Russia raises key interest rate to 5.5% as it struggles to control inflation

Russia’s central bank raised its key interest rate by 50 basis points as Moscow struggles taming inflation, which has been operating at its highest level for nearly five years.

The second straight 50 basis point increase in Russia’s interest rate led to 5.5 per cent, and the central bank said it was likely to raise rates again in the future because “the balance of risk has shifted significantly towards pro-inflationary risks”.

“Increasing inflationary pressure in the context of a full economic recovery could lead to a significant and long-term deviation of inflation from the target,” it said in a statement. This warrants the need for further increases in the key interest rate in the upcoming meetings. “

Annual consumer inflation rose to 6 percent last month, driven by the easing of Covid-19 restrictions that are helping the economy recover from the impact of the pandemic, and sharp rise in world food and commodity prices. This is the highest level since October 2016, and well above the central bank’s 4 percent target.

Rising prices, especially food, is a political problem for the Kremlin in a country where 20 million people – or one in seven – live below the poverty line, and memories of rationing and hyperinflation are less than a generation old.
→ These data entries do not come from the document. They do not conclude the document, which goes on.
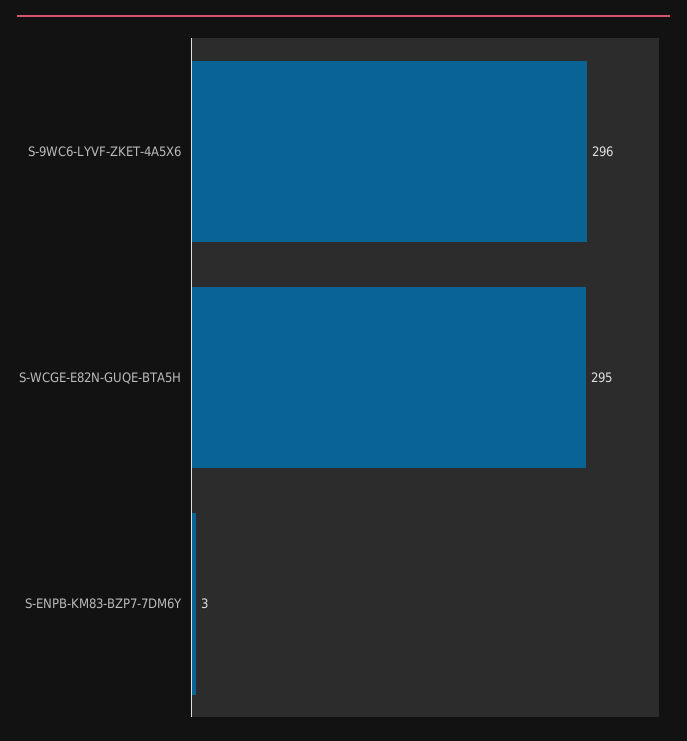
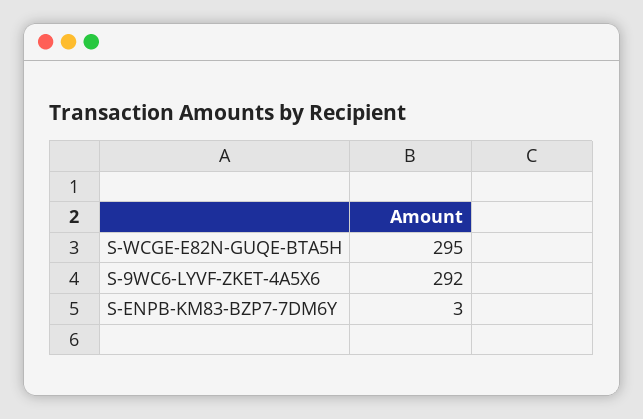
  {
-   "S-9WC6-LYVF-ZKET-4A5X6": 296,
+   "S-9WC6-LYVF-ZKET-4A5X6": 292,
    "S-WCGE-E82N-GUQE-BTA5H": 295,
    "S-ENPB-KM83-BZP7-7DM6Y": 3
  }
Moscow, which has imposed some price caps on key household products, is considering new export quotas or additional duties on food products if global prices continue to rise, according to the country’s economy minister. For the Financial Times last week.
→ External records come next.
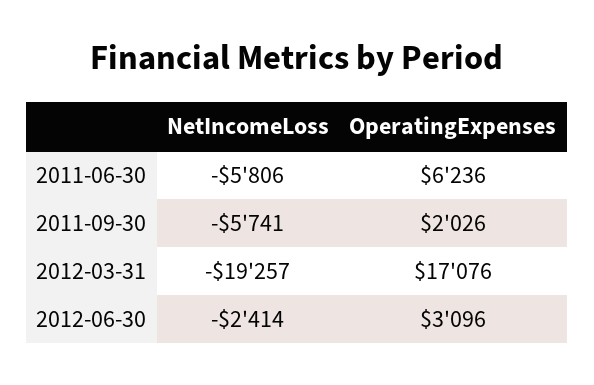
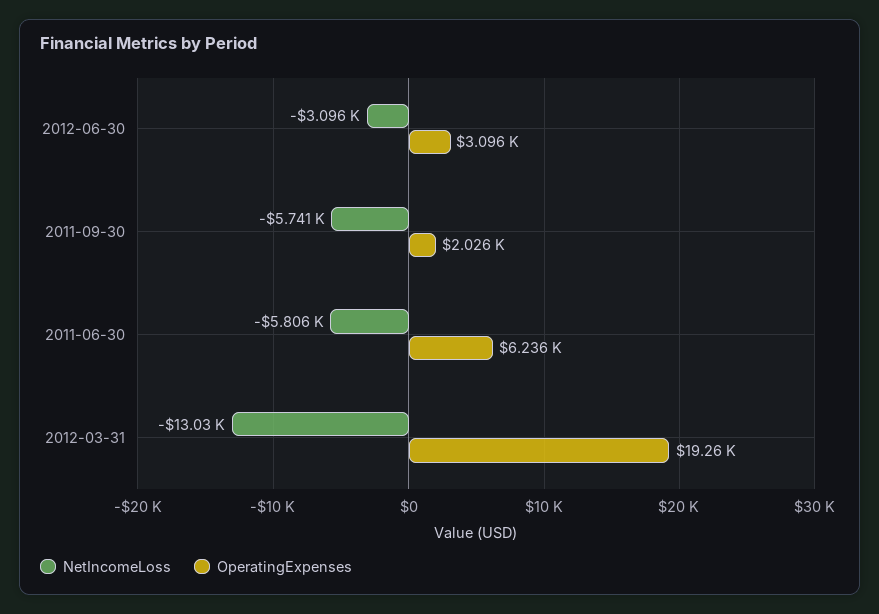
  {
    "NetIncomeLoss": {
      "2011-06-30": -5806,
      "2011-09-30": -5741,
-     "2012-03-31": -19257,
+     "2012-03-31": -13030,
-     "2012-06-30": -2414
+     "2012-06-30": -3096
    },
    "OperatingExpenses": {
      "2011-06-30": 6236,
      "2011-09-30": 2026,
-     "2012-03-31": 17076,
+     "2012-03-31": 19260,
      "2012-06-30": 3096
    }
  }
President Vladimir Putin said last week that inflation was one of Russia’s “most pressing problems,” along with a high unemployment rate since the coronavirus pandemic began.
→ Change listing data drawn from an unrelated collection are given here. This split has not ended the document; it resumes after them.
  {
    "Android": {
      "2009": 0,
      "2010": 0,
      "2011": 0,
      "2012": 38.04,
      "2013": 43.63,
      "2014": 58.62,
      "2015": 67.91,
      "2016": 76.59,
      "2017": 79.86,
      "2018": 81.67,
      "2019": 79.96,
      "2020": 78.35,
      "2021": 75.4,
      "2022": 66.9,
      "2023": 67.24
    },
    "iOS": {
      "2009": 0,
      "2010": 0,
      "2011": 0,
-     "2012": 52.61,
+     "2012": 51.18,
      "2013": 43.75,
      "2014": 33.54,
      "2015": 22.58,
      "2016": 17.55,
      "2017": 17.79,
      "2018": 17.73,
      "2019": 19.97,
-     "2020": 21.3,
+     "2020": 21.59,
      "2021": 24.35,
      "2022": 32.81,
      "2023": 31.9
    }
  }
“Key interest rate decisions will take into account actual and projected inflation dynamics related to the target and economic developments over the outlook horizon, as well as risks posed by domestic and external conditions and the reaction of financial markets,” the central bank said on Friday.

“Given the monetary policy stance, annual inflation will return to the Central Bank of Russia’s target in the second half of 2022 and will remain close to 4 percent thereafter,” she added.

Russia’s tightening cycle began in March, and in April Central Bank Governor Elvira Nabiullina said a “serious and significant increase” in the key rate could be justified to tame inflation, the bank’s primary focus.

The ruble was trading slightly higher on Friday, with one dollar buying 71.58 rupees shortly after the central bank’s announcement. The Russian currency has risen 8 percent since mid-April on expectations of higher interest rates and a tightening in oil prices, and is at an 11-month high against the dollar.